> **Directions for this task**
Word for word, output the data, with none of its pictures.

> **Information shown**
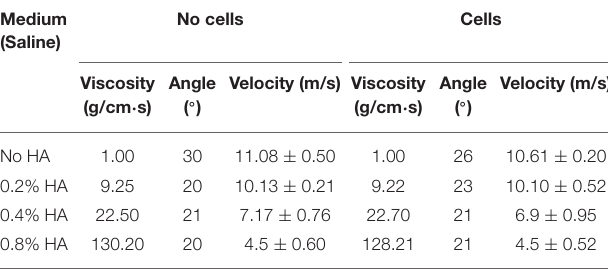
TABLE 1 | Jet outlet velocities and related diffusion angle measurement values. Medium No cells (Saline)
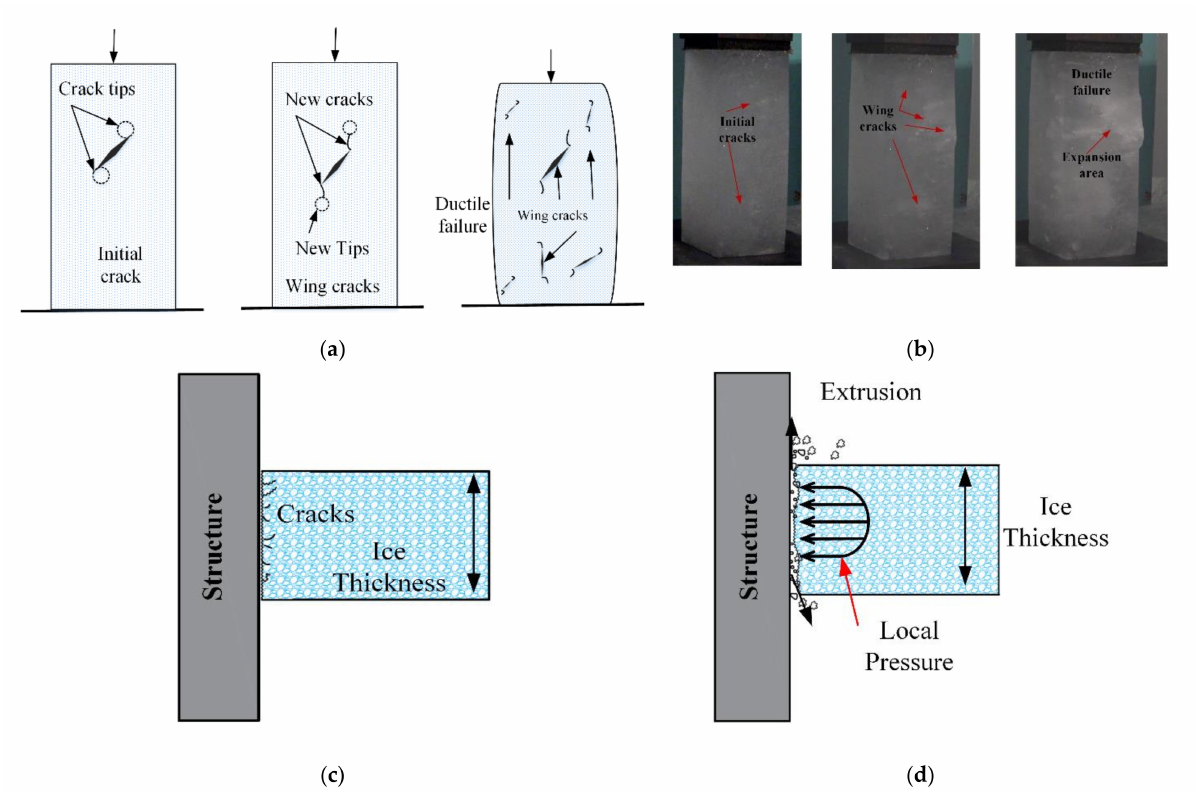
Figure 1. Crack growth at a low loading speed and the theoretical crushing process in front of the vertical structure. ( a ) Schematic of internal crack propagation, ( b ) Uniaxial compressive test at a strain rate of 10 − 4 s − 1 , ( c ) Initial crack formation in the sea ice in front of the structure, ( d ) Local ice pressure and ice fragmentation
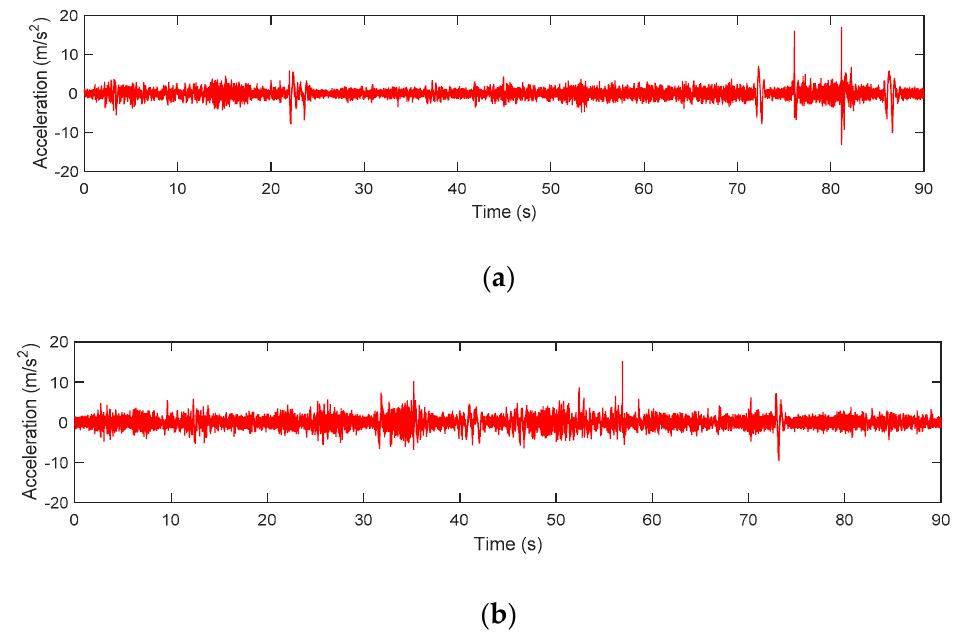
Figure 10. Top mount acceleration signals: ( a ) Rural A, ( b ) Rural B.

> **Solved problem**
TABLE 1 | Jet outlet velocities and related diffusion angle measurement values. Medium No cells (Saline)
Figure 1. Crack growth at a low loading speed and the theoretical crushing process in front of the vertical structure. ( a ) Schematic of internal crack propagation, ( b ) Uniaxial compressive test at a strain rate of 10 − 4 s − 1 , ( c ) Initial crack formation in the sea ice in front of the structure, ( d ) Local ice pressure and ice fragmentation
Figure 10. Top mount acceleration signals: ( a ) Rural A, ( b ) Rural B.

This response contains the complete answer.